L’urbanisation de la côte agace aussi la communauté de surfeurs qui avait l’habitude de prendre la vague sur la plage d’Ain Sebâa. « Le spot de Stah Bouzghoug, détruit par la construction du mur, était selon moi le meilleur de Casablanca pour surfer« , déplore Ayoub. Selon Mustapha, fondateur du club de surf La Vague Bleue d’Ain Sebaâ, environ sept spots ont été détruits depuis la construction de la digue. Aujourd’hui, l’accès aux rares spots qui restent demeure compliqué. « C’est dangereux, car les surfeurs doivent traverser le mur et descendre jusqu’à la mer. C’est très glissant« , explique-t-il. Si Mustapha reste optimiste quant à l’avenir du club, Ayoub lui est sceptique: « Comment le club peut-il continuer à tourner s’il n’y a plus de spots?« . Créé en 2006, l’établissement avait pour but d’offrir une activité sportive aux jeunes défavorisés du quartier pour éviter qu’ils sombrent dans la délinquance et le fondamentalisme.
« On est bien près de la mer »
Un peu plus loin, après le mur, sur la partie de la côte encore épargnée par les travaux, Said est installé entre deux vieilles barques bleues échouées sur le sable. Comme beaucoup d’habitants du grand bidonville voisin de Sidi Abdellah, il est pêcheur. Lui et les autres ont dû déplacer leurs barques et leur matériel de pêche à cause des travaux. « Le mur a été construit sur les zones de pêche les plus riches. Aujourd’hui, on peine à trouver du poisson« , se désespère-t-il.
Comme les autres, l’homme aux yeux clairs, se souvient du bon vieux temps où « tout le monde, femmes et enfants compris, venait pêcher des petits poissons et des coquillages le matin pour les vendre sur la plage à midi. Les gens les mangeaient face à la plage, c’était un vrai rituel à Ain Sebaâ« . Aujourd’hui, la digue a détruit plusieurs bancs de ces crustacés, ou en a rendu l’accès difficile.

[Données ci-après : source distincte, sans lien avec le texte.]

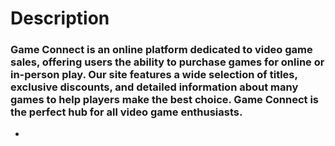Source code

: # Description

### Game Connect is an online platform dedicated to video game sales, offering users the ability to purchase games for online or in-person play. Our site features a wide selection of titles, exclusive discounts, and detailed information about many games to help players make the best choice. Game Connect is the perfect hub for all video game enthusiasts.

*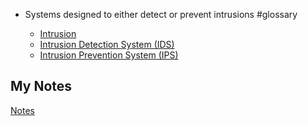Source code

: - Systems designed to either detect or prevent intrusions #glossary

    - [Intrusion](intrusion.md)
    - [Intrusion Detection System (IDS)](ids.md)
    - [Intrusion Prevention System (IPS)](ips.md)
## My Notes
[Notes](mynotes/ids-and-ips-notes.md)
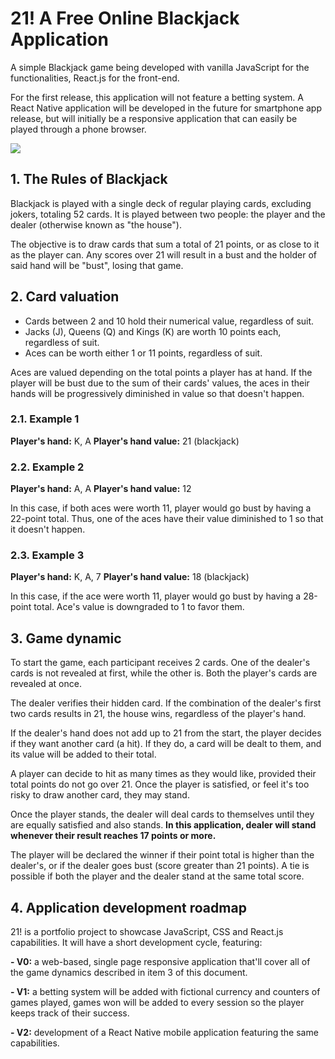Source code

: # 21! A Free Online Blackjack Application

A simple Blackjack game being developed with vanilla JavaScript for the functionalities, React.js for the front-end.

For the first release, this application will not feature a betting system. A React Native application will be developed in the future for smartphone app release, but will initially be a responsive application that can easily be played through a phone browser.

![](blackjack.gif)

## 1. The Rules of Blackjack

Blackjack is played with a single deck of regular playing cards, excluding jokers, totaling 52 cards. It is played between two people: the player and the dealer (otherwise known as "the house").

The objective is to draw cards that sum a total of 21 points, or as close to it as the player can. Any scores over 21 will result in a bust and the holder of said hand will be "bust", losing that game.

## 2. Card valuation
- Cards between 2 and 10 hold their numerical value, regardless of suit.
- Jacks (J), Queens (Q) and Kings (K) are worth 10 points each, regardless of suit.
- Aces can be worth either 1 or 11 points, regardless of suit.

Aces are valued depending on the total points a player has at hand. If the player will be bust due to the sum of their cards' values, the aces in their hands will be progressively diminished in value so that doesn't happen.

### 2.1. Example 1
**Player's hand:** K, A
**Player's hand value:** 21 (blackjack)

### 2.2. Example 2
**Player's hand:** A, A
**Player's hand value:** 12

In this case, if both aces were worth 11, player would go bust by having a 22-point total. Thus, one of the aces have their value diminished to 1 so that it doesn't happen.

### 2.3. Example 3
**Player's hand:** K, A, 7
**Player's hand value:** 18 (blackjack)

In this case, if the ace were worth 11, player would go bust by having a 28-point total. Ace's value is downgraded to 1 to favor them.

## 3. Game dynamic

To start the game, each participant receives 2 cards. One of the dealer's cards is not revealed at first, while the other is. Both the player's cards are revealed at once.

The dealer verifies their hidden card. If the combination of the dealer's first two cards results in 21, the house wins, regardless of the player's hand.

If the dealer's hand does not add up to 21 from the start, the player decides if they want another card (a hit). If they do, a card will be dealt to them, and its value will be added to their total.

A player can decide to hit as many times as they would like, provided their total points do not go over 21. Once the player is satisfied, or feel it's too risky to draw another card, they may stand.

Once the player stands, the dealer will deal cards to themselves until they are equally satisfied and also stands. **In this application, dealer will stand whenever their result reaches 17 points or more.**

The player will be declared the winner if their point total is higher than the dealer's, or if the dealer goes bust (score greater than 21 points). A tie is possible if both the player and the dealer stand at the same total score.

## 4. Application development roadmap

21! is a portfolio project to showcase JavaScript, CSS and React.js capabilities. It will have a short development cycle, featuring:

**- V0:** a web-based, single page responsive application that'll cover all of the game dynamics described in item 3 of this document.

**- V1:** a betting system will be added with fictional currency and counters of games played, games won will be added to every session so the player keeps track of their success.

**- V2:** development of a React Native mobile application featuring the same capabilities.
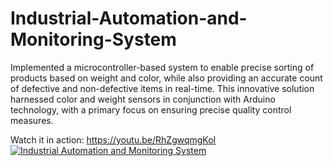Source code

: # Industrial-Automation-and-Monitoring-System
Implemented a microcontroller-based system to enable precise sorting of products based on weight and color, while also providing an accurate count of defective and non-defective items in real-time. This innovative solution harnessed color and weight sensors in conjunction with Arduino technology, with a primary focus on ensuring precise quality control measures.

Watch it in action: https://youtu.be/RhZgwqmgKoI
[![Industrial Automation and Monitoring System](https://img.youtube.com/vi/RhZgwqmgKoI/0.jpg)](https://www.youtube.com/watch?v=RhZgwqmgKoI)
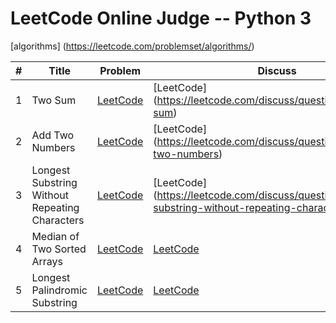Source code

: # LeetCode Online Judge -- Python 3
[algorithms] (https://leetcode.com/problemset/algorithms/)


| # | Title | Problem | Discuss | Solution | Difficulty |
|---| ----- | ------- | ------- | -------- | ---------- |
| 1 | Two Sum | [LeetCode](https://leetcode.com/problems/two-sum) | [LeetCode] (https://leetcode.com/discuss/questions/oj/two-sum) | [Python](/1.two_sum.py) | Easy |
| 2 | Add Two Numbers | [LeetCode](https://leetcode.com/problems/add-two-numbers) | [LeetCode] (https://leetcode.com/discuss/questions/oj/add-two-numbers) | [Python](/2.add_two_numbers.py) | Medium |
| 3 | Longest Substring Without Repeating Characters | [LeetCode](https://leetcode.com/problems/longest-substring-without-repeating-characters) | [LeetCode] (https://leetcode.com/discuss/questions/oj/longest-substring-without-repeating-characters) | [Python](/3.longest_substring_without_repeating_characters.py) | Medium |
| 4 | Median of Two Sorted Arrays | [LeetCode](https://leetcode.com/problems/median-of-two-sorted-arrays/) | [LeetCode](https://leetcode.com/discuss/questions/oj/median-of-two-sorted-arrays) | [Python](/4.median_of_two_sorted_arrays.py) | Hard |
| 5 | Longest Palindromic Substring | [LeetCode](https://leetcode.com/problems/longest-palindromic-substring/) | [LeetCode](https://leetcode.com/discuss/questions/oj/longest-palindromic-substring) | [Python](5.longest_palindromic_substring.py) | Medium |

Les moules notamment étaient le gagne-pain de la plupart des femmes du bidonville. « Je partais à la pêche aux poissons, coquillages et petites perles tous les matins vers 6h. Puis je les vendais sur la plage ici ou sur celle de Zenata. Grâce à cet argent, je pouvais aider mon père qui était très pauvre ou m’offrir des plaisirs que ma famille ne pouvait se permettre comme des livres par exemple« , raconte Chadia, 54 ans. Une activité qu’elle a continué de mener même après son mariage. « C’était mon métier. Maintenant, à cause du projet de la route je ne peux plus y aller« , souffle la femme dont les yeux habituellement souriants deviennent fuyants.
Aujourd’hui, elle travaille dans une usine de chaussures du quartier. « Je préférais travailler à la plage, je me sentais plus libre en contact avec la nature« , regrette-t-elle. À côté, son amie, Zouir Fatima, 58 ans, acquiesce et ajoute: « la wilaya est en train de négocier avec nous pour qu’on parte, car ils veulent construire des projets touristiques. Mais nous, on ne veut pas, on est bien près de la mer« . Contactés par nos soins, le ministère des Transports et l’ANP n’ont pas donné suite à nos sollicitations.